AN OPEN LETTER TO THE PRESIDENT
OF THE NATIONAL EPISCOPAL CONFERENCE OF CAMEROON (NECC) – Archbishop Samuel KLEDA
When I yielded to the earnest desire within me that I should write you, a friend encouraged me to do so. I consented with something of the reluctance which I developed when I thought of the huge and exalted task of writing you. I rejected the thought of writing. After a little moment, I went on deep thought, meditation and personal prayer about this issue. When I felt the call, I held my pen and began writing until I arrived at this letter before you. It may happen to some persons to feel surprised that it is a priest who is writing an Archbishop. I do so with the happiness and conviction of speaking my own mind, in conscience, about a situation which touches us all in Cameroon. These are my own thoughts and solutions to our recent predicament – welling from unshakeable convictions. I have written them freely without coercion from anyone but only being guided by my conscience – a small voice telling me, „Gerald tell the archbishop and the world your own convictions about the crisis bedeviling your homeland. Do so freely without any fear knowing that you and the Archbishop are just citizens and Christians seeking to know and serve God‟. It is this voice in me that has enabled me send you this letter in its entirety and helping the world also – by addressing it an open letter – to learn from its ideas. I am happy to embrace this challenge.
I wish to begin straight away by informing Your Grace of the raison d‟être of my letter. I share the conviction of the Cameroonian who has recently commented about your letter that “It is discernible from an anxious reading of the first letter of the Bishops of Cameroon, that of the Bishops of the Ecclesiastical Province of Bamenda and the present letter of the Bishops of Cameroon that the latest letter of the Bishops of Cameroon is actuated by political rather than Christian motivations.” To me the tone and spirit of your recent letter is not only Pontius Pilating your brother bishops of the Southern Cameroons, but the silence over what you were supposed to have done and have not done, is an impeachment of your brother bishops West of the Mungo. What were you supposed to do? I fear to expose my own ignorance of Episcopal policies and proceedings, but I had thought that as leaders who feel for their suffering brothers of English speaking Cameroon, you bishops of French speaking Cameroon would write a public letter condemning the act of taking whole bishops to court. We know who is behind these things; not so Archbishop? Why are we pretending to call a spade a spade when we have been given the mandate as Apostles of Jesus (who is The Truth) to defend the truth even on to the cross. To me it has been a betrayal which the Church leaders of East Cameroon ought to hang their heads in ashamed.

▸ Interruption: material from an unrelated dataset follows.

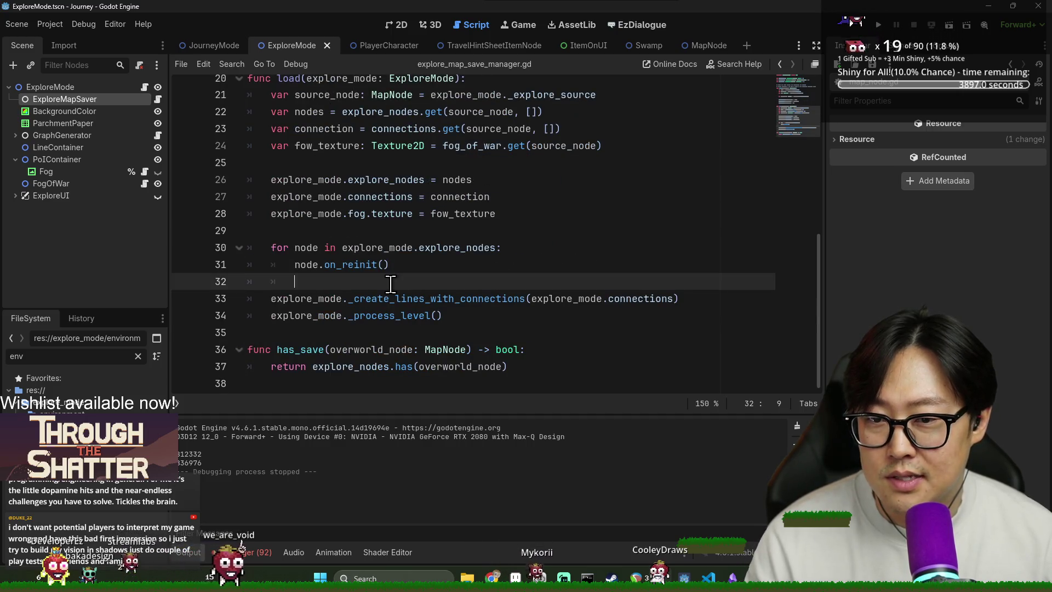
left_click(384, 226)
key("ctrl+s")
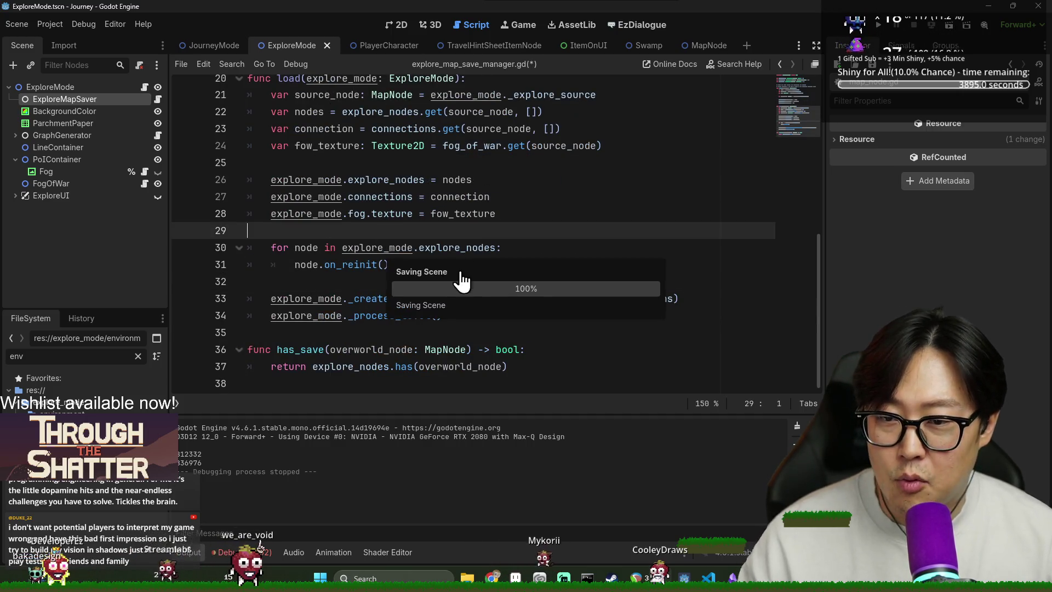
key("ctrl+s")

Your silence has given the impression that the Bishops of our Church province have been disobedient to the country. Our Bishops have not been unfaithful to the State. They have been united to the State very much like a believing wife to a husband who is about to commit suicide and so as a Christian wife holding to the relationship, the Bishops have struggled recently to save not themselves, but the government from the crime of political apostasy.
We of the Southern Cameroons, if we act consistently with our history, we cannot be loyal subjects to the despicable and tyrannous Yaoundé government. Archbishop, you speak of Decentralization and you offer us it as the best gift you think fitting for the resolution of this crisis? We are determined to decline a gift so laden with spurious promises and deceitful propensities. And who can blame us for so doing? Who should be surprised that Yaoundé would still do to Buea what it did after the Foumban constitutional conference of 1961 – turn traitor to the very constitution that bound them together as brothers with two equal strengths (and not that spurious decentralization you are talking about that wants to equate Buea with Garoua as if you do not know that Buea is the capital of a country and Garoua is a mere region of another country) or turn Cain against his brother Abel by killing everything we (Abel) had as culture, economy, jurisprudence, education, politics, military etc.
The Church is the joy and happiness of all of us, and therefore, when justice cries out as it did in the Southern Cameroons (with rapes and killings and abductions and military bestiality over defenseless civilians), it is the duty of the Bishops to speak out loud for the poor and the underprivileged. You spoke but we never got that loudness and that weak voice gave the Yaoundé political cabal encouragement to go ahead. Our Bishops of the Southern Cameroons took the bull by the horns and spoken out loud for the poor and used history, scriptures and the Church‟s social teachings to state their case because they love the Church which is people and not money.